## Task
Go through the data and copy every line in which "aspetti" appears.

===== Supplied material

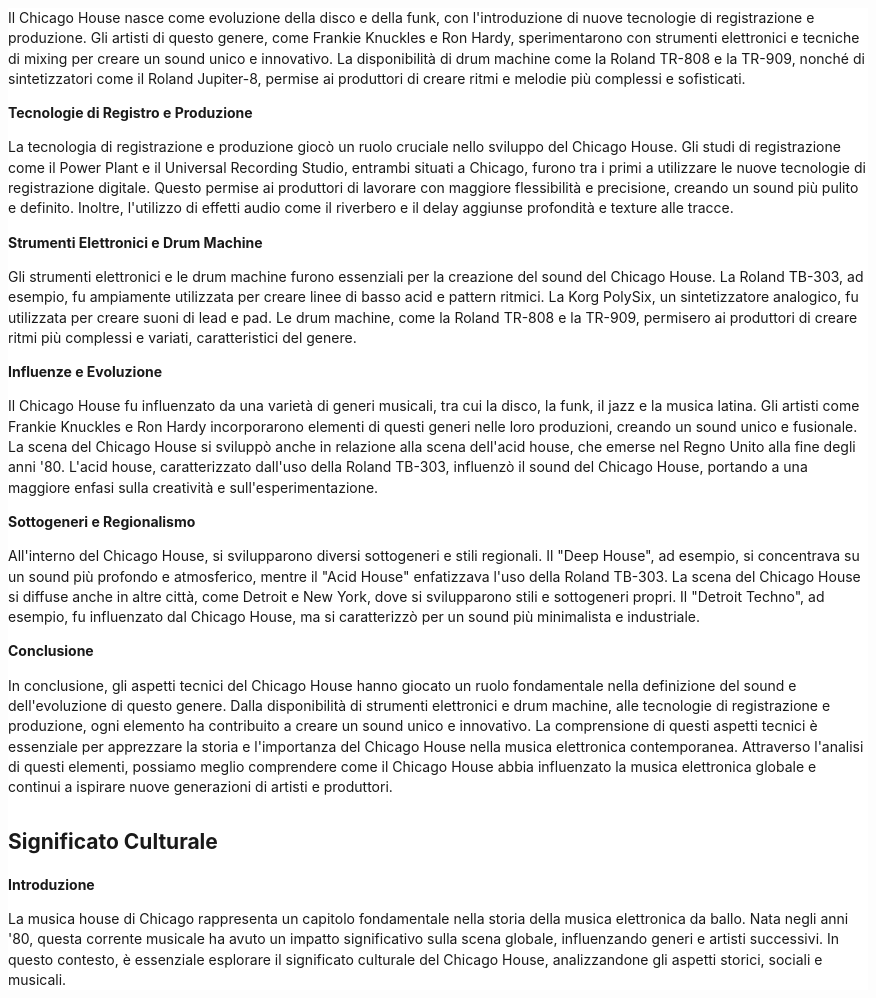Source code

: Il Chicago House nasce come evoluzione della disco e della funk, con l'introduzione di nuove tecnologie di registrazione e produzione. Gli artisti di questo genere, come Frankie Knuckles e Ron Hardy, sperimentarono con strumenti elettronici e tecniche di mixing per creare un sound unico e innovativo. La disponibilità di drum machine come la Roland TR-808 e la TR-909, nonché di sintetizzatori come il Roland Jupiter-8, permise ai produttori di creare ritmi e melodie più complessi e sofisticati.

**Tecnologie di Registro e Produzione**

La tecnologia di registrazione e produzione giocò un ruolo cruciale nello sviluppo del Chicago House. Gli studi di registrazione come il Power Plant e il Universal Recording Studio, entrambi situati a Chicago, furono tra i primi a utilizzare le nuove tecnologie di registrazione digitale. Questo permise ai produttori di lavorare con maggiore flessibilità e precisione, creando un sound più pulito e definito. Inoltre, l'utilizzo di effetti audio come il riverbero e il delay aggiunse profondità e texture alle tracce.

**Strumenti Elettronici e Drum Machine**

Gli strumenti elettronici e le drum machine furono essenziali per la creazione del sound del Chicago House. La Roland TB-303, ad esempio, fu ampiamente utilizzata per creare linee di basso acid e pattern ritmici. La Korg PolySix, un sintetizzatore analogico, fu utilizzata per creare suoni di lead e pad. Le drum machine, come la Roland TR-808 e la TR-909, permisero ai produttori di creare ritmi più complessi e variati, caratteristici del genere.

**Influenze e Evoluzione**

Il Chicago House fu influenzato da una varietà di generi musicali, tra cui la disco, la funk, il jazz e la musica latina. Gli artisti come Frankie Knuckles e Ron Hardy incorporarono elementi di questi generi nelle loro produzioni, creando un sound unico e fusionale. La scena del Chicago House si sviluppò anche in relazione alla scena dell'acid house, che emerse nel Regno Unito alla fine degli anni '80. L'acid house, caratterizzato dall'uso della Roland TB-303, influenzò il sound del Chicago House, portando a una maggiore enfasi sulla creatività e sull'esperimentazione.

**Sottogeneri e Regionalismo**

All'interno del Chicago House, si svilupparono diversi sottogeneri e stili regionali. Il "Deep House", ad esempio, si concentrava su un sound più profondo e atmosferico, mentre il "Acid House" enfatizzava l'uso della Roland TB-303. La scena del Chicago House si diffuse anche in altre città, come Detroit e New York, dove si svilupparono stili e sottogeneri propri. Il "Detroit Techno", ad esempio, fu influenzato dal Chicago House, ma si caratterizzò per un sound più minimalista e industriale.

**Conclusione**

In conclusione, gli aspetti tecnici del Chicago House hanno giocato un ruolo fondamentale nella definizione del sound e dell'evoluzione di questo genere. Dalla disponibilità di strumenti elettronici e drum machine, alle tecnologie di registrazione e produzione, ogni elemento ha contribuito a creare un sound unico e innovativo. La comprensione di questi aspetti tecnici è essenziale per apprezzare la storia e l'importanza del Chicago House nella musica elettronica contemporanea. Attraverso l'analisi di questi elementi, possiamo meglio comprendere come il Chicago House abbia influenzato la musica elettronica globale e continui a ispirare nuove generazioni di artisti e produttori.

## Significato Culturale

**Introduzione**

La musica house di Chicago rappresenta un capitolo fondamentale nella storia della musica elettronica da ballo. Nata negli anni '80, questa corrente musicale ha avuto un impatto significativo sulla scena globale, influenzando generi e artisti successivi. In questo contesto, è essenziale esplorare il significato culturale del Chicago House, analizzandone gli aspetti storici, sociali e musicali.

==========

## Solution
In conclusione, gli aspetti tecnici del Chicago House hanno giocato un ruolo fondamentale nella definizione del sound e dell'evoluzione di questo genere. Dalla disponibilità di strumenti elettronici e drum machine, alle tecnologie di registrazione e produzione, ogni elemento ha contribuito a creare un sound unico e innovativo. La comprensione di questi aspetti tecnici è essenziale per apprezzare la storia e l'importanza del Chicago House nella musica elettronica contemporanea. Attraverso l'analisi di questi elementi, possiamo meglio comprendere come il Chicago House abbia influenzato la musica elettronica globale e continui a ispirare nuove generazioni di artisti e produttori.
La musica house di Chicago rappresenta un capitolo fondamentale nella storia della musica elettronica da ballo. Nata negli anni '80, questa corrente musicale ha avuto un impatto significativo sulla scena globale, influenzando generi e artisti successivi. In questo contesto, è essenziale esplorare il significato culturale del Chicago House, analizzandone gli aspetti storici, sociali e musicali.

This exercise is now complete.